MgIn2S4@In2O3 hierarchical tubular heterostructures with expedited photocarrier separation for efficient visible-light-driven antimicrobial activity

Semiconductor-based photocatalytic techniques provide a durable and environmentally benign route to disinfect microbes. However, their disinfection activities are often limited by inadequate use of photocarriers (e− and h+), particularly for narrow bandgap semiconductors. Here, we directly grow narrow bandgap semiconductor MgIn2S4 onto In2O3 to fabricate MgIn2S4@In2O3 hierarchical tubular heterostructures. Using the model microbes Escherichia coli bacteria, we demonstrate that MgIn2S4@In2O3 can achieve an exceptionally high antimicrobial activity (7 log reduction in viable cells count for 30 min illumination) although MgIn2S4 and In2O3 alone are almost inactive.
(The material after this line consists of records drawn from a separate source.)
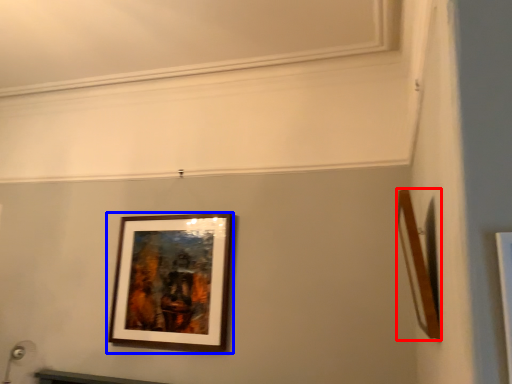
Question: Among these objects, which one is nearest to the camera, picture frame (highlighted by a red box) or picture frame (highlighted by a blue box)?

Choices:
 (A) picture frame
 (B) picture frame

Answer: (A)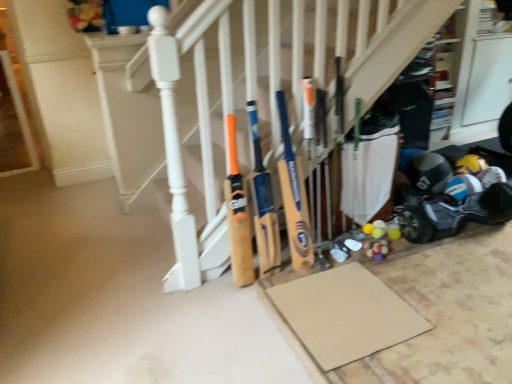
This screenshot has width=512, height=384. Identify the location of vacant position to the left of wooden bats at center. (109, 269).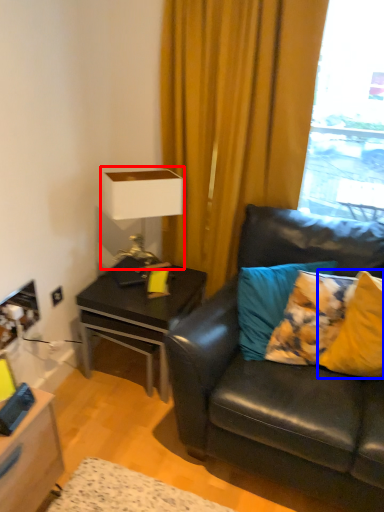
Question: Which of the following is the closest to the observer, table lamp (highlighted by a red box) or pillow (highlighted by a blue box)?

Choices:
 (A) table lamp
 (B) pillow

Answer: (B)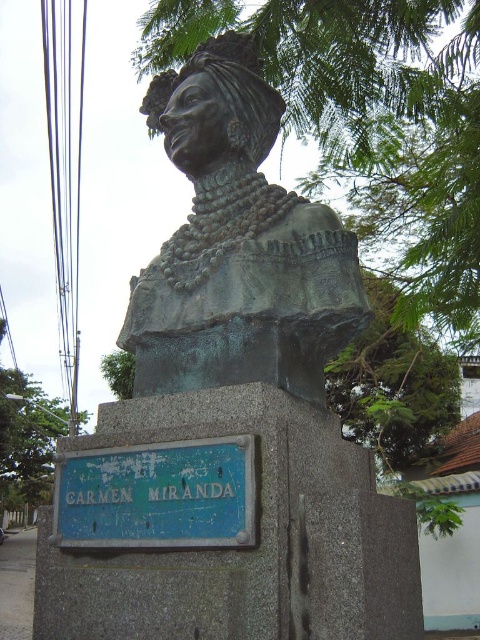
Question: Considering the real-world distances, which object is closest to the blue painted metal sign at lower center?

Choices:
 (A) bronze bust at center
 (B) green leafy tree at left
 (C) green leafy tree at lower left

Answer: (A)

Question: In this image, where is bronze bust at center located relative to green leafy tree at lower left?

Choices:
 (A) left
 (B) right

Answer: (B)

Question: Which is farther from the bronze bust at center?

Choices:
 (A) blue painted metal sign at lower center
 (B) green leafy tree at lower left
 (C) green leafy tree at left

Answer: (C)

Question: Is green leafy tree at left to the left of green leafy tree at lower left from the viewer's perspective?

Choices:
 (A) no
 (B) yes

Answer: (B)

Question: In this image, where is bronze bust at center located relative to green leafy tree at left?

Choices:
 (A) right
 (B) left

Answer: (A)

Question: Which of the following is the farthest from the observer?

Choices:
 (A) green leafy tree at left
 (B) bronze bust at center
 (C) green leafy tree at lower left
 (D) blue painted metal sign at lower center

Answer: (A)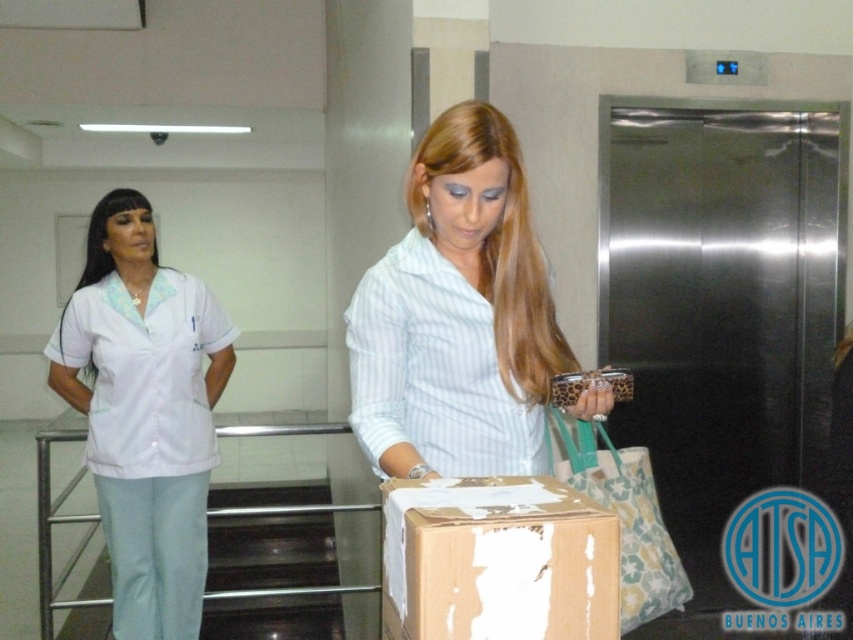
Does light blue striped shirt at center have a lesser height compared to brown cardboard box at center?

In fact, light blue striped shirt at center may be taller than brown cardboard box at center.

Does point (439, 202) come closer to viewer compared to point (463, 561)?

No, it is not.

You are a GUI agent. You are given a task and a screenshot of the screen. Output one action in this format:
    pyautogui.click(x=<x>, y=<y>)
    Task: Click on the light blue striped shirt at center
    
    Given the screenshot: What is the action you would take?
    pyautogui.click(x=457, y=316)

Is light blue striped shirt at center shorter than patterned fabric shopping bag at center?

No.

Is light blue striped shirt at center below patterned fabric shopping bag at center?

Incorrect, light blue striped shirt at center is not positioned below patterned fabric shopping bag at center.

Is point (502, 422) closer to viewer compared to point (635, 524)?

Yes, point (502, 422) is in front of point (635, 524).

What are the coordinates of `light blue striped shirt at center` in the screenshot? It's located at (457, 316).

Who is lower down, brown cardboard box at center or patterned fabric shopping bag at center?

Positioned lower is patterned fabric shopping bag at center.

Does brown cardboard box at center appear on the right side of patterned fabric shopping bag at center?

Owing to the intimate contact between MgIn2S4 and In2O3, MgIn2S4@In2O3 enables efficient photocarrier separation which supports continuous production of copious reactive species (i.e. h+ and O2−) for disinfection. Numerical simulation indicates that photocarriers are spatially well-separated in MgIn2S4@In2O3 due to the type-II heterojunction formed. These findings signify the possibility to achieve high antimicrobial activity from otherwise almost inactive semiconductors by properly constructing the heterogeneous interfaces.